## EXERCISE PROMPT
Copy out all lines from the entries below in which "anche" occurs.

(Data entries)
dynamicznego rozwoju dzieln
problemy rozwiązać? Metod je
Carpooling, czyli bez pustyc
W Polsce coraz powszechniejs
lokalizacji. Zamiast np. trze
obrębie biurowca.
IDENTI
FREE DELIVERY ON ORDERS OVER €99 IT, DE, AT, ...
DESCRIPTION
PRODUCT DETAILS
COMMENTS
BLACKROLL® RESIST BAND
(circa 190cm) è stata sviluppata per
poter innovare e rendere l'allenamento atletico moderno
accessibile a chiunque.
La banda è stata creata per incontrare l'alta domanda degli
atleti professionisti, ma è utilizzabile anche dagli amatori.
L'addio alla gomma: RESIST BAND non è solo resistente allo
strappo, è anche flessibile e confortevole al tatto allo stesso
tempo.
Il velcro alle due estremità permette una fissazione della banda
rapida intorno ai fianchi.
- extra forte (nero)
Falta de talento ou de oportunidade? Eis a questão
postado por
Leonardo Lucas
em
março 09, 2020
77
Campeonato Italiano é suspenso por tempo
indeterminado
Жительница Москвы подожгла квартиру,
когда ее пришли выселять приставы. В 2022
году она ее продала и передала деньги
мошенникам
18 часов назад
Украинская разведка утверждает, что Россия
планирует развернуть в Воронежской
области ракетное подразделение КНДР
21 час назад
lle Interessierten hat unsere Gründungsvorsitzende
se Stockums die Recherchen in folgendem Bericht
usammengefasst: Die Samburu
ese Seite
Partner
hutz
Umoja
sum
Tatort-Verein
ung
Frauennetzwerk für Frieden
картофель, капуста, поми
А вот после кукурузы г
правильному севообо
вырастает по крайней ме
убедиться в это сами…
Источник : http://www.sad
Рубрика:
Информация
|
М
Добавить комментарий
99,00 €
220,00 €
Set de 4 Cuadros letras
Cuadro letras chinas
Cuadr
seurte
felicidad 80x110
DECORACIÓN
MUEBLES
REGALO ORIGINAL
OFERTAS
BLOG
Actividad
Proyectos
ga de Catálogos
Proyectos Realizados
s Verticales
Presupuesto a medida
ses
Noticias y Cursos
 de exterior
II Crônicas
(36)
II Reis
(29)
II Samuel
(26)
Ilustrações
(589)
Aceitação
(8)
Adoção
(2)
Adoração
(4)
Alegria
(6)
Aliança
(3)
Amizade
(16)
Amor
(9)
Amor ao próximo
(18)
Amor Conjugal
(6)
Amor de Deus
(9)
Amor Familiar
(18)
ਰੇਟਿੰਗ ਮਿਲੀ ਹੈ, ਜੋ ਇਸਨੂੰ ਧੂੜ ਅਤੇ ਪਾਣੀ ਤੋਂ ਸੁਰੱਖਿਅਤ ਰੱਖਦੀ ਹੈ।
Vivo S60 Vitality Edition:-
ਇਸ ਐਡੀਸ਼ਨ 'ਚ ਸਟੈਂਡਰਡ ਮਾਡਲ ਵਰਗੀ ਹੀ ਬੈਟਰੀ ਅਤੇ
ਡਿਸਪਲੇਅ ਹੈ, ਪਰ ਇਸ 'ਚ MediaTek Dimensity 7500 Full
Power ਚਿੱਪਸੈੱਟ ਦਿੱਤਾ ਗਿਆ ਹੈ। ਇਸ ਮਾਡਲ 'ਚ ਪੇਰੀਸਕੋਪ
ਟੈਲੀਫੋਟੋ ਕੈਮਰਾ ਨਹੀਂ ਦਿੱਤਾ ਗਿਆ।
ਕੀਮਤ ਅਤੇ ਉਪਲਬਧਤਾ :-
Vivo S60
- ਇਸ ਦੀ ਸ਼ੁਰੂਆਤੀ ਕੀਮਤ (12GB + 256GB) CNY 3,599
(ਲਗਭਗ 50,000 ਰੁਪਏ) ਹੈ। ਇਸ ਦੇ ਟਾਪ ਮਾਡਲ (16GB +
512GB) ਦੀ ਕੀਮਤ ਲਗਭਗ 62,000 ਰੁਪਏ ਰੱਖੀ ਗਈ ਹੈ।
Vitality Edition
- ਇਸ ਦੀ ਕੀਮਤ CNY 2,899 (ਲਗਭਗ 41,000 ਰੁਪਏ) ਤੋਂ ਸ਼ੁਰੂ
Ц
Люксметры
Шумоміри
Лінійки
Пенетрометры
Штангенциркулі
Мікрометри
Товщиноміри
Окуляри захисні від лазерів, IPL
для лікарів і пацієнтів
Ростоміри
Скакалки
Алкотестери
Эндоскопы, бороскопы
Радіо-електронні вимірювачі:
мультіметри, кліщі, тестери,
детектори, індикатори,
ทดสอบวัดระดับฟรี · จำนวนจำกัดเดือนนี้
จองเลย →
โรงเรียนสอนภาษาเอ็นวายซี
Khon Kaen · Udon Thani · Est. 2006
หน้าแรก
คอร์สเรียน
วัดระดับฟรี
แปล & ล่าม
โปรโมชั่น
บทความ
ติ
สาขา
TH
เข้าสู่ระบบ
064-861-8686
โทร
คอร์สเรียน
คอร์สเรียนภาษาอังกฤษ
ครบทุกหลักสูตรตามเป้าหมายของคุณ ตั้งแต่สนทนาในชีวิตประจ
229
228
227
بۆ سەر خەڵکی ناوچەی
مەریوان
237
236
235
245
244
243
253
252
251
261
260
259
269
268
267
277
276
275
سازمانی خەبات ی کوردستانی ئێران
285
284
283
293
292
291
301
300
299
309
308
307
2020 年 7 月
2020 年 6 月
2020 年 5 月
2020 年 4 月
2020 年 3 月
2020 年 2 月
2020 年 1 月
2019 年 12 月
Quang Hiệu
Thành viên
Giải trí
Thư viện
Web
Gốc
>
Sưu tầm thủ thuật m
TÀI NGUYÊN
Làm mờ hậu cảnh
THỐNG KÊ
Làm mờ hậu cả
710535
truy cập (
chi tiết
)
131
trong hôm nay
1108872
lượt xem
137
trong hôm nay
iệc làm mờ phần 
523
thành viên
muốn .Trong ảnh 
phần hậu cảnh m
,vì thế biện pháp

## YOUR SOLUTION
atleti professionisti, ma è utilizzabile anche dagli amatori.
strappo, è anche flessibile e confortevole al tatto allo stesso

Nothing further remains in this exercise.